As the legislature continues to consider the issue of educator evaluations, The Education Trust-Midwest encourages lawmakers to focus on ways to strengthen the system that we have, and make continuous improvement the primary goal of evaluations:

  • Future conversations on evaluations should begin with connecting feedback based on observations and data to high-quality professional development and career advancement.
  • Evaluators should be well-trained to observe and provide thoughtful, actionable feedback in a regular and prompt manner.
  • To the extent that locally-developed student growth data will continue to be used, parameters should be set to ensure that local assessments are valid and reliable measures of grade-level expectations, are rigorous in nature, and that growth models are technically sound and fair to educators.

There is absolutely no substitute for effective teaching and high-quality instruction. Michigan has already made important strides by adopting research-based evaluation systems for educators. Moving forward, policymakers should begin with the question of whether a proposed change will benefit students, by improving educator effectiveness and strengthening classroom instruction.
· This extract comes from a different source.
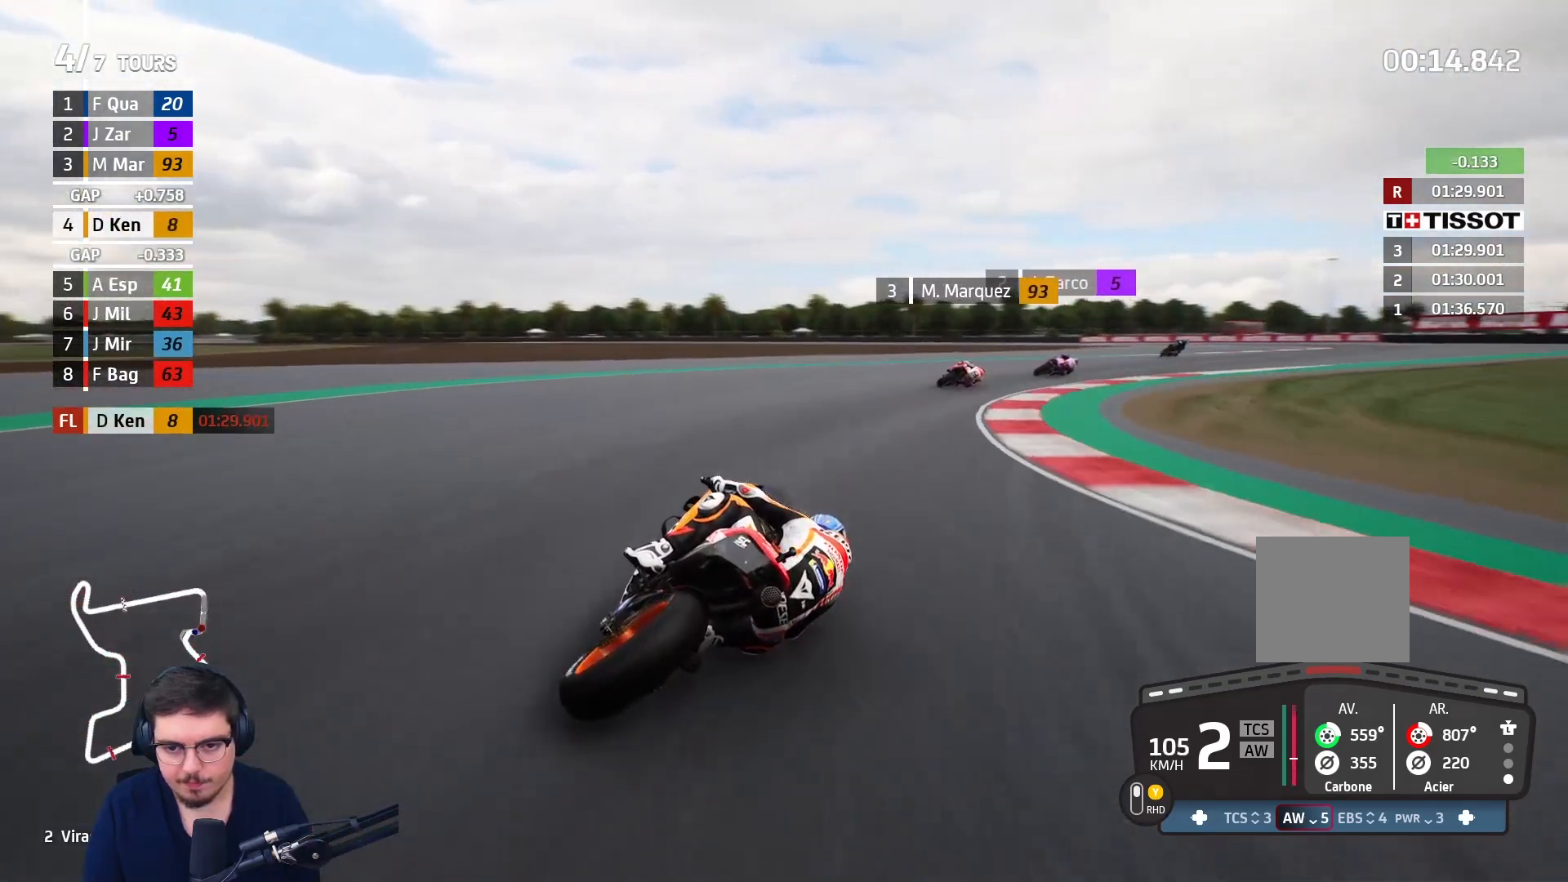
{"buttons": ["L3"], "left_stick": "up-right", "right_stick": "center", "events": [[483, "A", "up"], [483, "L2", "up"]]}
Superintendent search continues

The Michigan Board of Education moved closer to hiring a Superintendent of Public Instruction this week as it began public interviews with the five candidates vying for the job. A final round of interviews is scheduled for Tuesday, May 7. The next Superintendent is expected to start by mid-summer.

On Monday, the Board of Education interviewed Brenda Cassellius, former Minnesota Commissioner of Education, and G. Eric Thomas, chief turnaround officer at the Georgia Board of Education.

Interviews will continue on Wednesday, April 24 with interviews of Michael Rice, superintendent of Kalamazoo Public School, Randy Liepa, superintendent of Wayne RESA, and Jeanice Kerr Swift, superintendent of Ann Arbor Public Schools.

Capital Update

House Education Committee will meet at 9:00 a.m. this morning in room 521 of the House Office Building. Agenda: Senate Bills 122 and 202 (Horn, R), to limit the use of data on student learning in educator evaluations. The Education Trust-Midwest opposes these bills.